RandomAccessFile file = new RandomAccessFile("japanese.txt", "r");
String line;
while ((line = file.readLine()) != null) {
System.out.println(line);
}
Its returning some garbled characters instead of japanese. But when I am converting the encoding, it printing it properly.
line = new String(line.getBytes("ISO-8859-1"), "UTF-8");
What does this mean? Is the text file in ISO-8859-1 encoding?
$ file -i japanese.txt
returns following:
japanese.txt: text/plain; charset=utf-8
Please explain which it explicitely requires the file to convert from Latin 1 to UTF-8?
No, readString
is an obsolete method, still before charsets/encodings and such. It turns every byte into a char with high byte 0. Byte 0x85 is a line separator (EBCDIC NEL), and if that were in some UTF-8 multibyte sequence, the actual line would be broken into two lines.

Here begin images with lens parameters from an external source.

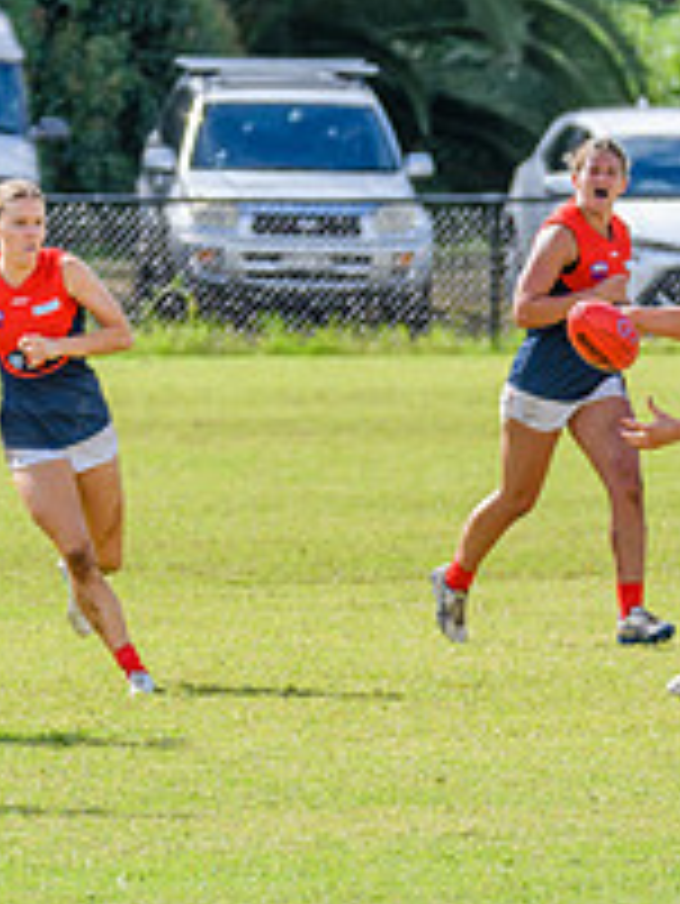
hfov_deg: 1.7
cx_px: 999
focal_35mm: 853
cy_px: 518
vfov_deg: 2.3
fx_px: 22318
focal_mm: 260
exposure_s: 1/1600
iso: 800
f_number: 8
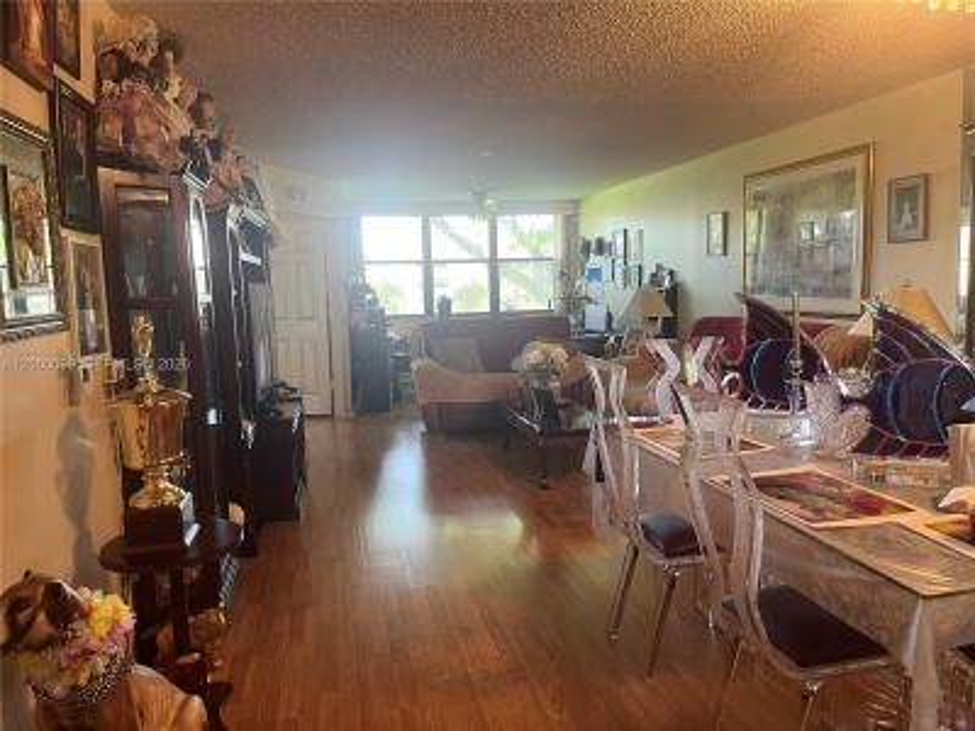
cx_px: 488
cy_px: 366
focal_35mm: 26
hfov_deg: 67.3
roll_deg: +1.5
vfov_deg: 53.1
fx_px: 732
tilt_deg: -7.0
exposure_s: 1/60
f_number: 1.6
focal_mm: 5.1
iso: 160
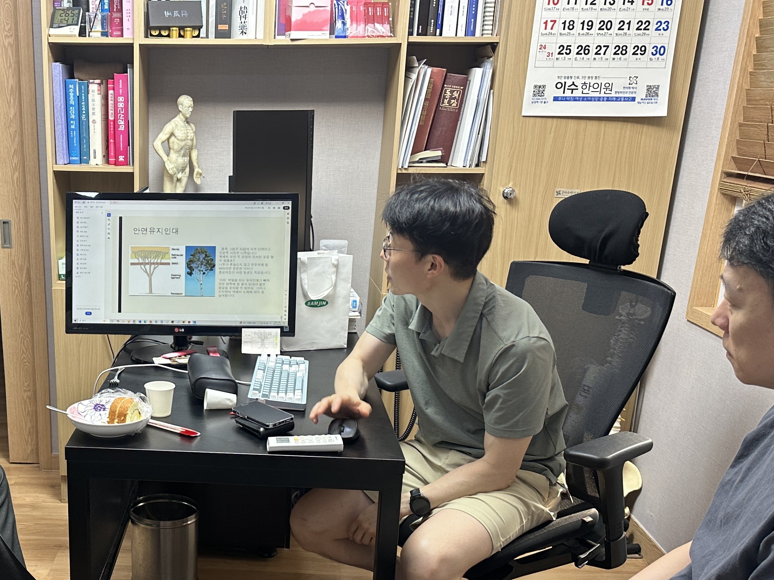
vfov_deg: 34.7
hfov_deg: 43.9
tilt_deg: -18.8
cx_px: 171
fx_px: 917
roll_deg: +0.1
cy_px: 407
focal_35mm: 41
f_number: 1.78
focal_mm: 6.86
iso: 160
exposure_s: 1/60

And some more scenarios are feasible.
Best use Files
. It has a newBufferedReader(path, Charset)
and a fixed default charset UTF-8.
Path path = Paths.get("japanese.txt");
try (BufferedReader file = Files.newBufferedReader(path)) {
String line;
while ((line = file.readLine()) != null) {
System.out.println(line);
}
}
Now you'll read correct Strings.
A RandomAccessFile basically is for binary data.